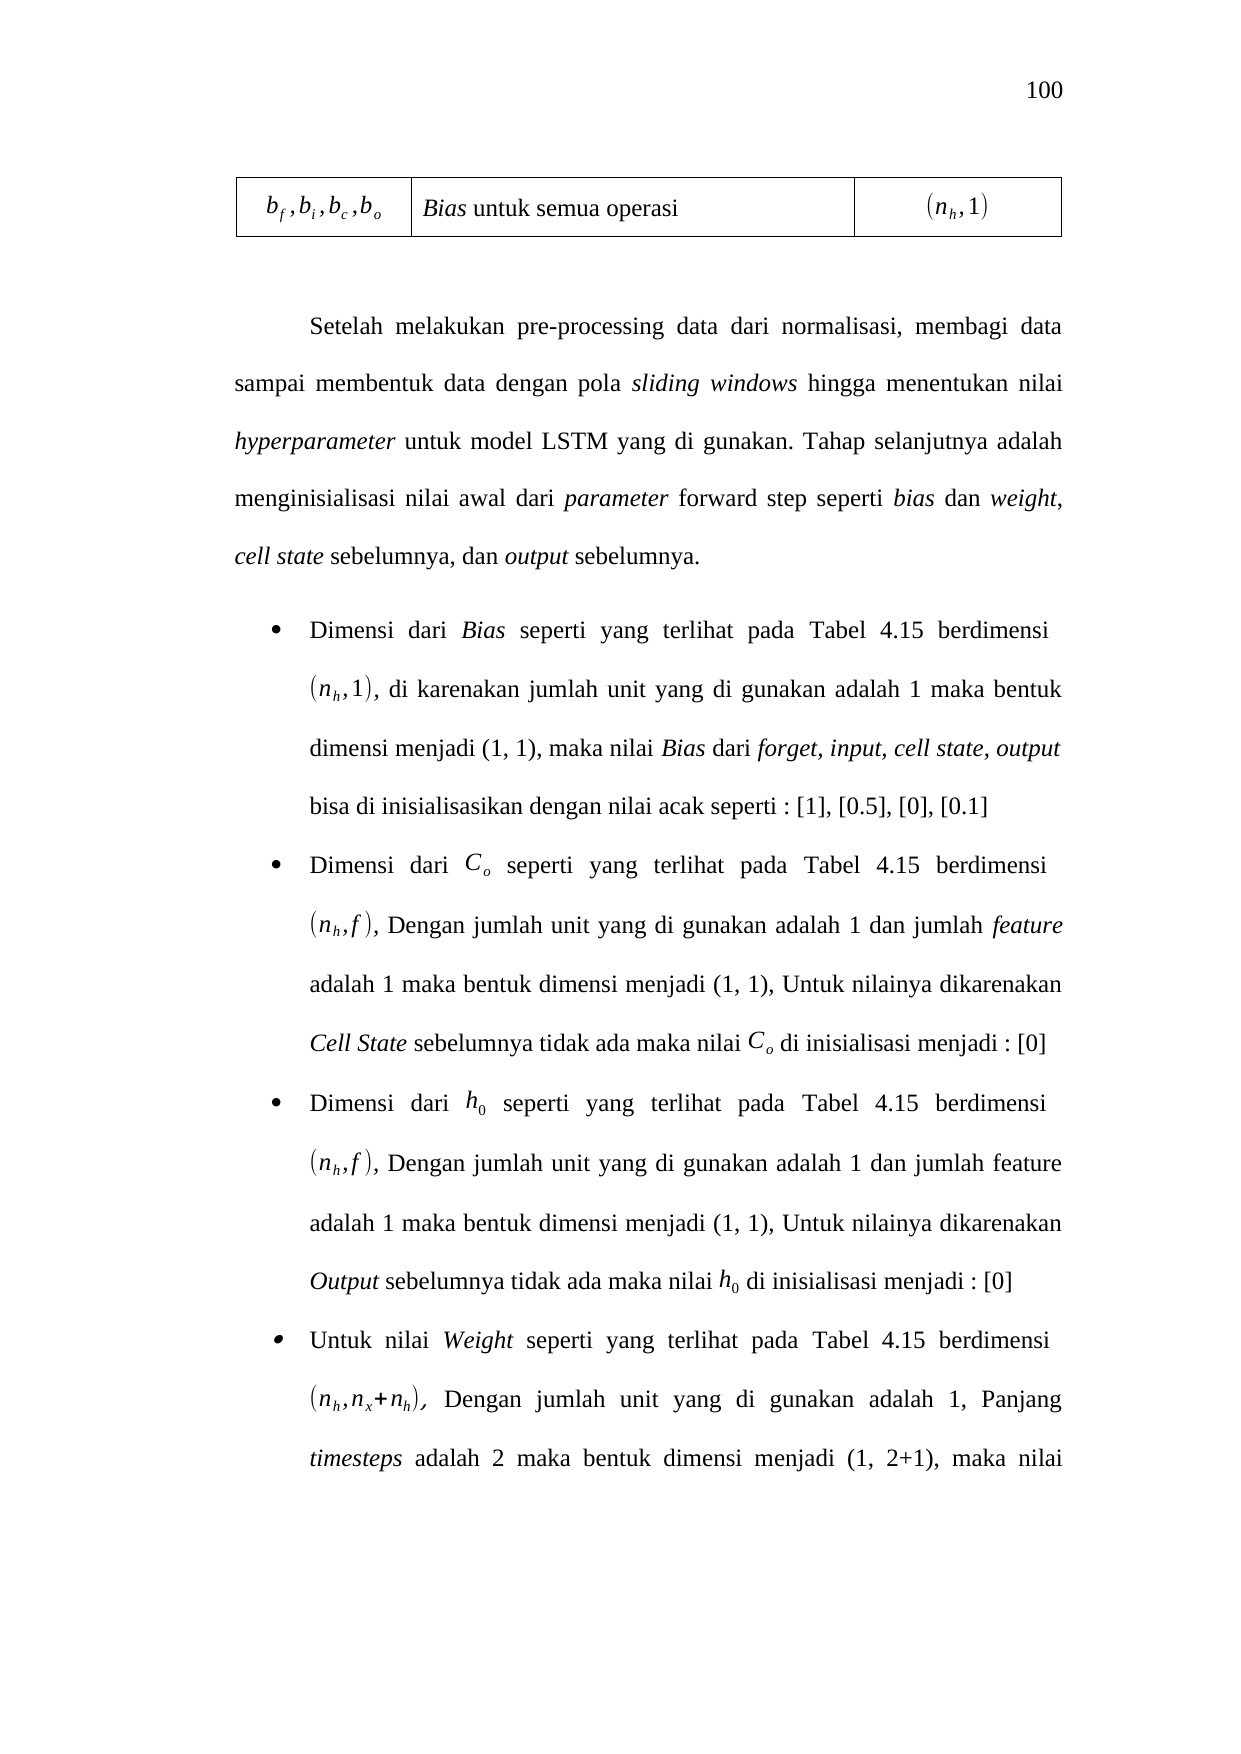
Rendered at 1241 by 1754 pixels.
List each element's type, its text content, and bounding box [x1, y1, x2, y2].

text Setelah melakukan pre-processing data dari normalisasi, membagi data sampai membentuk data dengan pola sliding windows hingga menentukan nilai hyperparameter untuk model LSTM yang di gunakan. Tahap selanjutnya adalah menginisialisasi nilai awal dari parameter forward step seperti bias dan weight, cell state sebelumnya, dan output sebelumnya. [234, 311, 1063, 570]
list Dimensi dari seperti yang terlihat pada Tabel 4.7 berdimensi , Dengan jumlah unit yang di gunakan adalah 1 dan jumlah feature adalah 1 maka bentuk dimensi menjadi (1, 1), Untuk nilainya dikarenakan Cell State sebelumnya tidak ada maka nilai di inisialisasi menjadi : [0] [272, 848, 1063, 1058]
list Dimensi dari seperti yang terlihat pada Tabel 4.7 berdimensi , Dengan jumlah unit yang di gunakan adalah 1 dan jumlah feature adalah 1 maka bentuk dimensi menjadi (1, 1), Untuk nilainya dikarenakan Output sebelumnya tidak ada maka nilai di inisialisasi menjadi : [0] [272, 1087, 1063, 1297]
list Dimensi dari Bias seperti yang terlihat pada Tabel 4.7 berdimensi , di karenakan jumlah unit yang di gunakan adalah 1 maka bentuk dimensi menjadi (1, 1), maka nilai Bias dari forget, input, cell state, output bisa di inisialisasikan dengan nilai acak seperti : [1], [0.5], [0], [0.1] [272, 615, 1063, 820]
table_cell [237, 178, 411, 236]
table_cell [855, 178, 1061, 236]
table_cell Bias untuk semua operasi [412, 178, 854, 236]
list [272, 1325, 1063, 1472]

▸ **Task requirements**
The response must contain every line from the listing above in which the string "seperti" appears.

▸ **Written response**
text Setelah melakukan pre-processing data dari normalisasi, membagi data sampai membentuk data dengan pola sliding windows hingga menentukan nilai hyperparameter untuk model LSTM yang di gunakan. Tahap selanjutnya adalah menginisialisasi nilai awal dari parameter forward step seperti bias dan weight, cell state sebelumnya, dan output sebelumnya. [234, 311, 1063, 570]
list Dimensi dari seperti yang terlihat pada Tabel 4.7 berdimensi , Dengan jumlah unit yang di gunakan adalah 1 dan jumlah feature adalah 1 maka bentuk dimensi menjadi (1, 1), Untuk nilainya dikarenakan Cell State sebelumnya tidak ada maka nilai di inisialisasi menjadi : [0] [272, 848, 1063, 1058]
list Dimensi dari seperti yang terlihat pada Tabel 4.7 berdimensi , Dengan jumlah unit yang di gunakan adalah 1 dan jumlah feature adalah 1 maka bentuk dimensi menjadi (1, 1), Untuk nilainya dikarenakan Output sebelumnya tidak ada maka nilai di inisialisasi menjadi : [0] [272, 1087, 1063, 1297]
list Dimensi dari Bias seperti yang terlihat pada Tabel 4.7 berdimensi , di karenakan jumlah unit yang di gunakan adalah 1 maka bentuk dimensi menjadi (1, 1), maka nilai Bias dari forget, input, cell state, output bisa di inisialisasikan dengan nilai acak seperti : [1], [0.5], [0], [0.1] [272, 615, 1063, 820]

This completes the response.